== EXERCISE ==
If a picture appears in the records, skip it; copy everything else exactly.

== PROVIDED INFORMATION ==
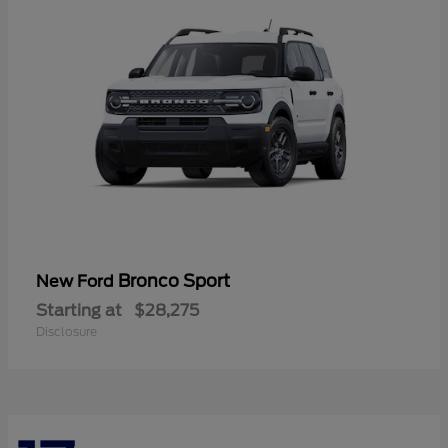
Bronco Sport
New Ford
Starting at
$28,275
Disclosure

== OUTPUT FOR THIS EXERCISE ==
Bronco Sport
New Ford
Starting at
$28,275
Disclosure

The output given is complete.